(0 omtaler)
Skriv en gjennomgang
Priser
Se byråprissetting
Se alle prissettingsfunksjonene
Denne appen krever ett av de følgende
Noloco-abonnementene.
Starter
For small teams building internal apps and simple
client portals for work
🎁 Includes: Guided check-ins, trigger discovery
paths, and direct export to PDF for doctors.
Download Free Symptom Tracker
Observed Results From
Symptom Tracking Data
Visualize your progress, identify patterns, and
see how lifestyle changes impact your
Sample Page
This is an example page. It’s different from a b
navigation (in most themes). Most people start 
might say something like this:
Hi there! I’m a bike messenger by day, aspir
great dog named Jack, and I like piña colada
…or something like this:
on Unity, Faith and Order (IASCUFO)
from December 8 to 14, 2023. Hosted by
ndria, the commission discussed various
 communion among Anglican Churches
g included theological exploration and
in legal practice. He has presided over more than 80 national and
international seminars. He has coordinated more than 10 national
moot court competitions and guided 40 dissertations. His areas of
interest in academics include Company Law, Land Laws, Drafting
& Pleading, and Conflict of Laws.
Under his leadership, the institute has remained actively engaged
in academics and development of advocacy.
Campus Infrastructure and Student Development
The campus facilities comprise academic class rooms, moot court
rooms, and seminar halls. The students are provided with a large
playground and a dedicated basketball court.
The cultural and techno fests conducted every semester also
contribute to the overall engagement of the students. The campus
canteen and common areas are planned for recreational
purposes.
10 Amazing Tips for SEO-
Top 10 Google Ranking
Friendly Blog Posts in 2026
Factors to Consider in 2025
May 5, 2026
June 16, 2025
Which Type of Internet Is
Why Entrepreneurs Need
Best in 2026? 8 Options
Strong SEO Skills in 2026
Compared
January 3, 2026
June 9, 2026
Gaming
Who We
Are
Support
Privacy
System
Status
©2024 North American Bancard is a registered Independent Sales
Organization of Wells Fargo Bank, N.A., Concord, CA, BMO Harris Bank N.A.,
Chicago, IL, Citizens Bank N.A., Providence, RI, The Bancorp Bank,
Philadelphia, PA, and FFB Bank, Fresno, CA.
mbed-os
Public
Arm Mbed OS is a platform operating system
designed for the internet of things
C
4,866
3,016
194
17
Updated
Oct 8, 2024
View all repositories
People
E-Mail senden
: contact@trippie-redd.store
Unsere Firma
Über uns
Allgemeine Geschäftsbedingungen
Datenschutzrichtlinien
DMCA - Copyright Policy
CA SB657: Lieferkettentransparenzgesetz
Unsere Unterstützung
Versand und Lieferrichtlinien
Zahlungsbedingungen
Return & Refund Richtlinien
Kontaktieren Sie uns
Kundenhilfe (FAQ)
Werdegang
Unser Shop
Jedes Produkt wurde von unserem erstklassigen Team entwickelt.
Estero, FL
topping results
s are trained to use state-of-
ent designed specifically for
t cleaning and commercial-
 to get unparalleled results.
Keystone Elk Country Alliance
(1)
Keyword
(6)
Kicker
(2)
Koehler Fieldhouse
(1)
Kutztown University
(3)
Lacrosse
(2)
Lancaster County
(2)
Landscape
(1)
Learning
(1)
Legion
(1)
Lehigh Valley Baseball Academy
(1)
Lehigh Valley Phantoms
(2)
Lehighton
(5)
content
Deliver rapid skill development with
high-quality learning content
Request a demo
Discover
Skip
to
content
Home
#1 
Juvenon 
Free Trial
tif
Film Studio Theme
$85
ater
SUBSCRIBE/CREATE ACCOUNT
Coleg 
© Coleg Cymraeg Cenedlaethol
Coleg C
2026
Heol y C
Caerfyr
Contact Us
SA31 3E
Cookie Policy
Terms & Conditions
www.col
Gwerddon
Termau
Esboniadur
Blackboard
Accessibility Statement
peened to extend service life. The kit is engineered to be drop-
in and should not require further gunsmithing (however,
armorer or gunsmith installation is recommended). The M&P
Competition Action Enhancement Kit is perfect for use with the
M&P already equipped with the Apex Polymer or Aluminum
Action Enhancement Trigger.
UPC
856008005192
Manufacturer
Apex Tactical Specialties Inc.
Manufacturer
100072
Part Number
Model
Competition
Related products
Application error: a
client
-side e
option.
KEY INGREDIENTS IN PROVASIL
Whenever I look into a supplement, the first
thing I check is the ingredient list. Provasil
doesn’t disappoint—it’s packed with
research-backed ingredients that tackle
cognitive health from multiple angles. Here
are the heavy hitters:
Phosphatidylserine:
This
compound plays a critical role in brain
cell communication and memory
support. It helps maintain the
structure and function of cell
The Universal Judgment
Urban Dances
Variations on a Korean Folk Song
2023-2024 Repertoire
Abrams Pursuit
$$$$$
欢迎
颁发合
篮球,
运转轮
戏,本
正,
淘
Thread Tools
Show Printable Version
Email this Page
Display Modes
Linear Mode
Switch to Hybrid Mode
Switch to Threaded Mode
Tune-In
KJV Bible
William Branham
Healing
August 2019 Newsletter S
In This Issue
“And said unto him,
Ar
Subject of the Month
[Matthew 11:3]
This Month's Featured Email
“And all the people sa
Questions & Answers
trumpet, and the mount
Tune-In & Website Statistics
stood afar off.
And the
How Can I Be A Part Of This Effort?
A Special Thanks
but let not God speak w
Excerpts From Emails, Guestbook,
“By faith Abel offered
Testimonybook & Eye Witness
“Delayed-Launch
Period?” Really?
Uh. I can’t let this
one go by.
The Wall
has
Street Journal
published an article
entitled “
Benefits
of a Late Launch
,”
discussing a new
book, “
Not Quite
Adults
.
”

#####

Return exactly the lines from the beginning of the data above through the one containing "Strong SEO Skills in 2026", please. Include both end lines and add nothing else.

### REPLY
(0 omtaler)
Skriv en gjennomgang
Priser
Se byråprissetting
Se alle prissettingsfunksjonene
Denne appen krever ett av de følgende
Noloco-abonnementene.
Starter
For small teams building internal apps and simple
client portals for work
🎁 Includes: Guided check-ins, trigger discovery
paths, and direct export to PDF for doctors.
Download Free Symptom Tracker
Observed Results From
Symptom Tracking Data
Visualize your progress, identify patterns, and
see how lifestyle changes impact your
Sample Page
This is an example page. It’s different from a b
navigation (in most themes). Most people start 
might say something like this:
Hi there! I’m a bike messenger by day, aspir
great dog named Jack, and I like piña colada
…or something like this:
on Unity, Faith and Order (IASCUFO)
from December 8 to 14, 2023. Hosted by
ndria, the commission discussed various
 communion among Anglican Churches
g included theological exploration and
in legal practice. He has presided over more than 80 national and
international seminars. He has coordinated more than 10 national
moot court competitions and guided 40 dissertations. His areas of
interest in academics include Company Law, Land Laws, Drafting
& Pleading, and Conflict of Laws.
Under his leadership, the institute has remained actively engaged
in academics and development of advocacy.
Campus Infrastructure and Student Development
The campus facilities comprise academic class rooms, moot court
rooms, and seminar halls. The students are provided with a large
playground and a dedicated basketball court.
The cultural and techno fests conducted every semester also
contribute to the overall engagement of the students. The campus
canteen and common areas are planned for recreational
purposes.
10 Amazing Tips for SEO-
Top 10 Google Ranking
Friendly Blog Posts in 2026
Factors to Consider in 2025
May 5, 2026
June 16, 2025
Which Type of Internet Is
Why Entrepreneurs Need
Best in 2026? 8 Options
Strong SEO Skills in 2026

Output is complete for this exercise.